The first aim of this symposium is to contribute to the sparse literature on long-term impact of prevention programs on depression. Paper 1 describes a prevention program delivered in adolescence that had long-term effects that were detectable at age 22. Paper 2 presents an innovative approach for examining long-term effects using piecewise growth models, and applies this approach to show the maintenance of program effects for 1 year. Paper 3 expands current thinking about long-term impact from a sole focus on depressive symptoms to examination of intervention effect on risk processes and intergenerational transmission of risk. Overall, these studies suggest that preventive programming delivered in early adolescence can have a sustained effect, and proposes new ways to conceptualize and test long-term effects.
Second, this symposium aims to articulate how preventive interventions impact developmental pathways and life functioning. All three papers examine program impact on functional outcomes spanning family functioning, substance use, school and occupational adjustment, and health behavior. We discuss evidence that the impacts of preventive intervention are broad and varied in nature, with pathways that cut across substance use, depression, and quality of life.

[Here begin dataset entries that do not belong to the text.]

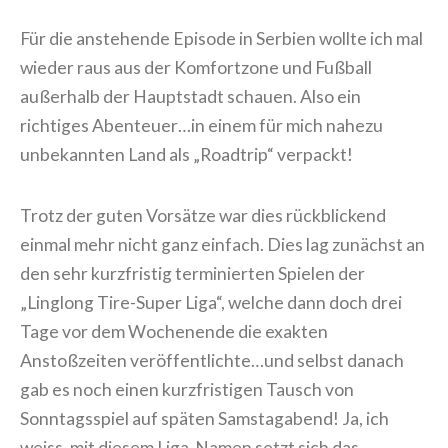
Für die anstehende Episode in Serbien wollte ich mal
wieder raus aus der Komfortzone und Fußball
außerhalb der Hauptstadt schauen. Also ein
richtiges Abenteuer…in einem für mich nahezu
unbekannten Land als „Roadtrip“ verpackt!
Trotz der guten Vorsätze war dies rückblickend
einmal mehr nicht ganz einfach. Dies lag zunächst an
den sehr kurzfristig terminierten Spielen der
„Linglong Tire-Super Liga“, welche dann doch drei
Tage vor dem Wochenende die exakten
Anstoßzeiten veröffentlichte…und selbst danach
gab es noch einen kurzfristigen Tausch von
Sonntagsspiel auf späten Samstagabend! Ja, ich
weiss, mit diesem Liga-Namen setzt sich das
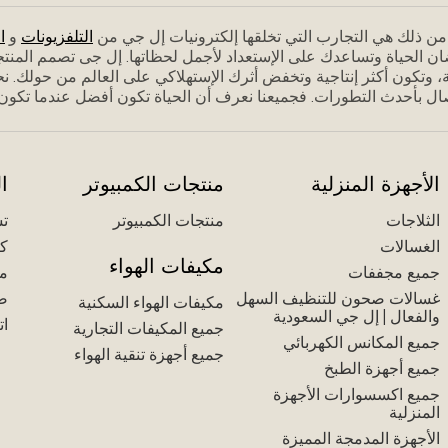
م من ذلك هي التجارب التي تخلقها إلكترونيات إل جي من
التلفزيونات
و
ا
ان الحياة وتساعدك على الإستعداد ﻷجمل لحظاتها. إل جى تصمم المنت
 وتكون أكثر إنتاجية وتخفض أثرك الإستهلاكي على العالم من حولك. نحن
ل بأحدث التطورات. فجميعنا نعرف أن الحياة تكون أفضل عندما تكون مس
الأجهزة المنزلية
منتجات الكمبيوتر
ا
الثلاجات
منتجات الكمبيوتر
تس
الغسالات
كت
مكيفات الهواء
جميع مجففات
مك
غسالات صحون للتنظيف السهل
ض
مكيفات الهواء السكنية
والفعال | إل جي السعودية
ات
جميع المكيفات التجارية
جميع المكانس الكهربائي
جميع أجهزة تنقية الهواء
جميع أجهزة الطبخ
جميع اكسسوارات الأجهزة
المنزلية
الأجهزة المدمجة المميزة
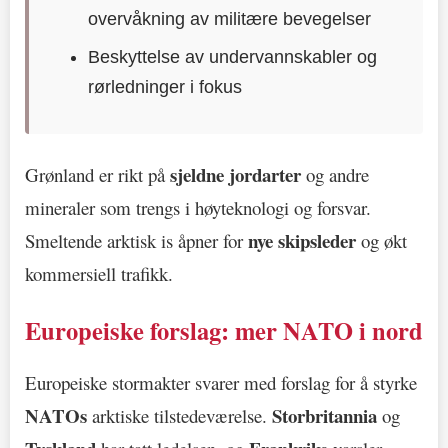
overvåkning av militære bevegelser
Beskyttelse av undervannskabler og
rørledninger i fokus
sjeldne jordarter
Grønland er rikt på
og andre
mineraler som trengs i høyteknologi og forsvar.
nye skipsleder
Smeltende arktisk is åpner for
og økt
kommersiell trafikk.
Europeiske forslag: mer NATO i nord
Europeiske stormakter svarer med forslag for å styrke
NATOs
Storbritannia
arktiske tilstedeværelse.
og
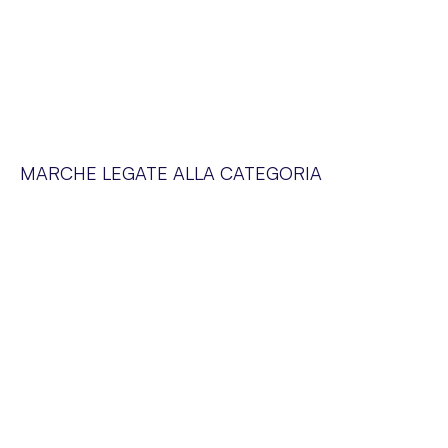
MARCHE LEGATE ALLA CATEGORIA
SERVIZIO CLIENTI
Siamo a vostra disposizione dal lunedì al venerdì dalle 09:00 alle 19:00
SUPER-PHARM POLAND SP. Z O.O. via Domaniewska 48,
02-672 Varsavia, Polonia. NIP (IVA).: PL5252175977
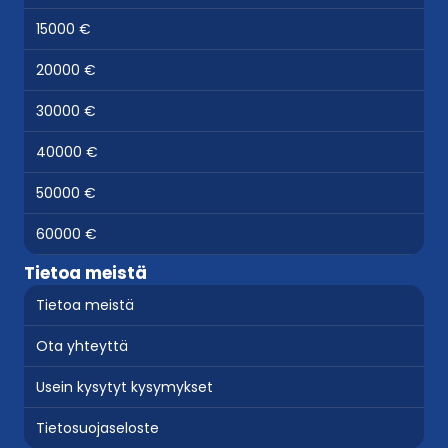
15000 €
20000 €
30000 €
40000 €
50000 €
60000 €
Tietoa meistä
Tietoa meistä
Ota yhteyttä
Usein kysytyt kysymykset
Tietosuojaseloste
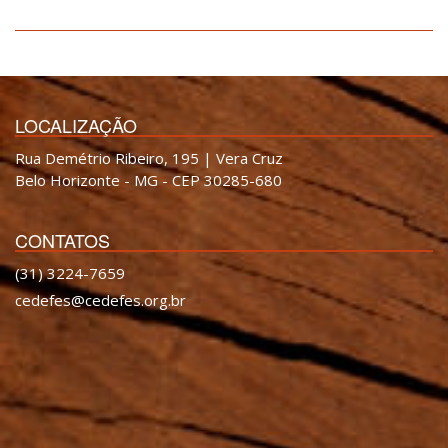
LOCALIZAÇÃO
Rua Demétrio Ribeiro, 195 | Vera Cruz
Belo Horizonte - MG - CEP 30285-680
CONTATOS
(31) 3224-7659
cedefes@cedefes.org.br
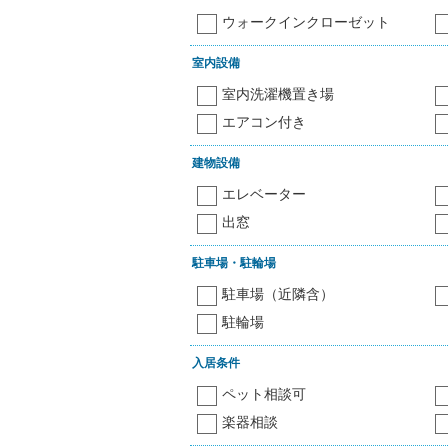
ウォークインクローゼット
室内設備
室内洗濯機置き場
エアコン付き
建物設備
エレベーター
出窓
駐車場・駐輪場
駐車場（近隣含）
駐輪場
入居条件
ペット相談可
楽器相談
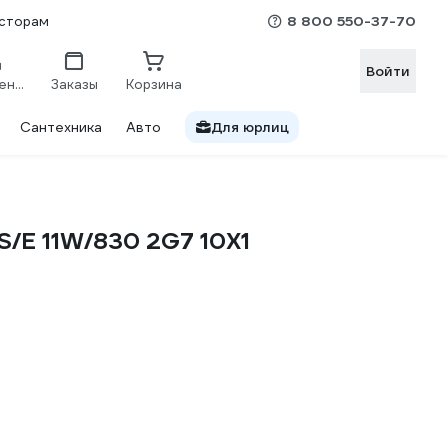
8 800 550-37-70
сторам
Войти
Сравнение
Заказы
Корзина
Сантехника
Авто
Для юрлиц
/E 11W/830 2G7 10X1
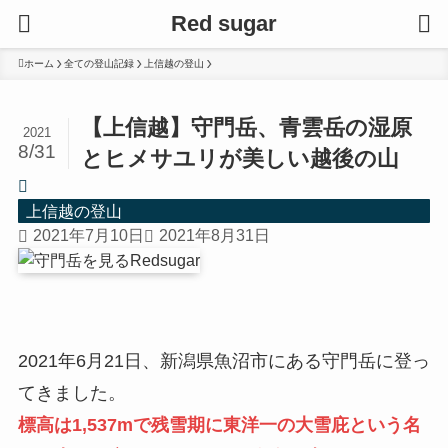
Red sugar
ホーム
全ての登山記録
上信越の登山
【上信越】守門岳、青雲岳の湿原
2021
8/31
とヒメサユリが美しい越後の山
上信越の登山
2021年7月10日
2021年8月31日
2021年6月21日、新潟県魚沼市にある守門岳に登っ
てきました。
標高は1,537mで残雪期に東洋一の大雪庇という名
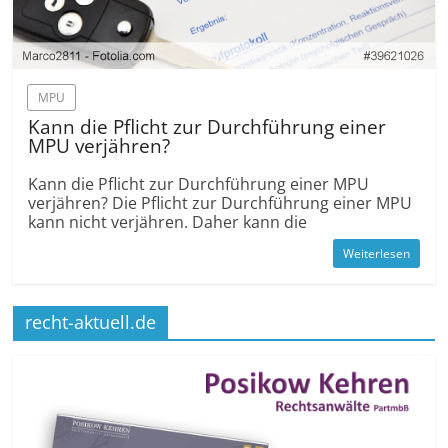
MPU
Kann die Pflicht zur Durchführung einer
MPU verjähren?
Kann die Pflicht zur Durchführung einer MPU
verjähren? Die Pflicht zur Durchführung einer MPU
kann nicht verjähren. Daher kann die
Weiterlesen
recht-aktuell.de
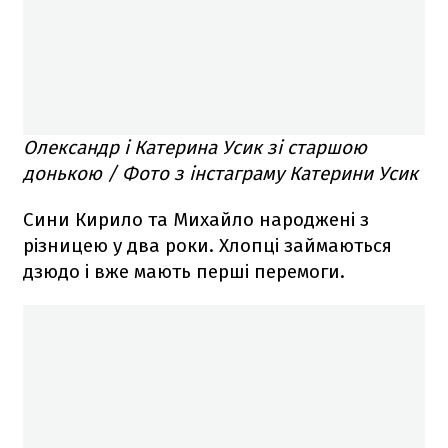
Олександр і Катерина Усик зі старшою
донькою / Фото з інстаграму Катерини Усик
Сини Кирило та Михайло народжені з
різницею у два роки. Хлопці займаються
дзюдо і вже мають перші перемоги.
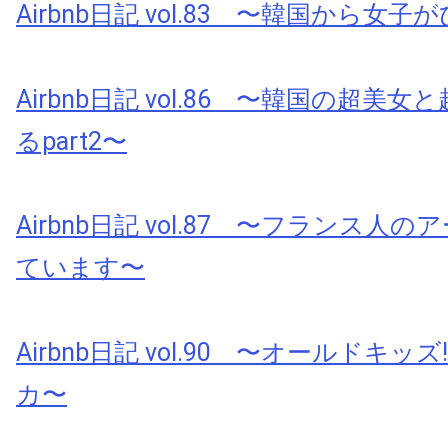
Airbnb日記 vol.83 〜韓国から女
Airbnb日記 vol.86 〜韓国の超美
るpart2〜
Airbnb日記 vol.87 〜フランス人
ています〜
Airbnb日記 vol.90 〜オールドキッ
カ〜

Third, we aim to identify high risk groups and factors that mitigate or exacerbate depression risk and the effects of preventive interventions. Paper 2 will discuss findings that intervention gains were not maintained at 1 year follow up for ethnic minority students but were maintained for non-minority students. Paper 3 presents results that girls with more depressed mothers are at higher risk for continuity of depressive symptoms, which was not the case for boys.
Observations about the respective study results in light of differences in intervention content, study samples, methodological features, timing, and study design will be discussed in the integration section.